_Goal of the exercise:_ Please repeat the data shown below, word for word.

_Available data:_

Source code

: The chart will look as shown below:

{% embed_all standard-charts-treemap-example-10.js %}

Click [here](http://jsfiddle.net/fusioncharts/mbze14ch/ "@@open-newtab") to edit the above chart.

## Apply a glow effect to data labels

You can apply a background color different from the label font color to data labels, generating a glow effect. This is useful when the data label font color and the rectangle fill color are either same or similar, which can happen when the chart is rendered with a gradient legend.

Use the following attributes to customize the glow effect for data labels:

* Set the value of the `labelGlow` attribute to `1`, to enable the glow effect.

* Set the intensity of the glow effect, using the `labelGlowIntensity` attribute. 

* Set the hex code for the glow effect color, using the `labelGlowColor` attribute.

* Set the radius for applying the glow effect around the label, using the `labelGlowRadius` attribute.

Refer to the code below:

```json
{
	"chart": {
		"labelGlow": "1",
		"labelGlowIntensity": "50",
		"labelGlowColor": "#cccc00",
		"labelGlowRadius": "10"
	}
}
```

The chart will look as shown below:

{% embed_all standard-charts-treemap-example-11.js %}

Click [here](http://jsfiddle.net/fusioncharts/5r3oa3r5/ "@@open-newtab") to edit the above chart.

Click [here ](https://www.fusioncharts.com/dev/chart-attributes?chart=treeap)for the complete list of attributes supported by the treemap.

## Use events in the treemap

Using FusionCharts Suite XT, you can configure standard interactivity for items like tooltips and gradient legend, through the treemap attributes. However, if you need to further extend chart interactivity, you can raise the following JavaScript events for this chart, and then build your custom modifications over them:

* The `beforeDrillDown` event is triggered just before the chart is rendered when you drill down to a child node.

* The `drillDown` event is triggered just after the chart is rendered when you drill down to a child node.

_Task answer:_
Source code

: The chart will look as shown below:

{% embed_all standard-charts-treemap-example-10.js %}

Click [here](http://jsfiddle.net/fusioncharts/mbze14ch/ "@@open-newtab") to edit the above chart.

## Apply a glow effect to data labels

You can apply a background color different from the label font color to data labels, generating a glow effect. This is useful when the data label font color and the rectangle fill color are either same or similar, which can happen when the chart is rendered with a gradient legend.

Use the following attributes to customize the glow effect for data labels:

* Set the value of the `labelGlow` attribute to `1`, to enable the glow effect.

* Set the intensity of the glow effect, using the `labelGlowIntensity` attribute. 

* Set the hex code for the glow effect color, using the `labelGlowColor` attribute.

* Set the radius for applying the glow effect around the label, using the `labelGlowRadius` attribute.

Refer to the code below:

```json
{
	"chart": {
		"labelGlow": "1",
		"labelGlowIntensity": "50",
		"labelGlowColor": "#cccc00",
		"labelGlowRadius": "10"
	}
}
```

The chart will look as shown below:

{% embed_all standard-charts-treemap-example-11.js %}

Click [here](http://jsfiddle.net/fusioncharts/5r3oa3r5/ "@@open-newtab") to edit the above chart.

Click [here ](https://www.fusioncharts.com/dev/chart-attributes?chart=treeap)for the complete list of attributes supported by the treemap.

## Use events in the treemap

Using FusionCharts Suite XT, you can configure standard interactivity for items like tooltips and gradient legend, through the treemap attributes. However, if you need to further extend chart interactivity, you can raise the following JavaScript events for this chart, and then build your custom modifications over them:

* The `beforeDrillDown` event is triggered just before the chart is rendered when you drill down to a child node.

* The `drillDown` event is triggered just after the chart is rendered when you drill down to a child node.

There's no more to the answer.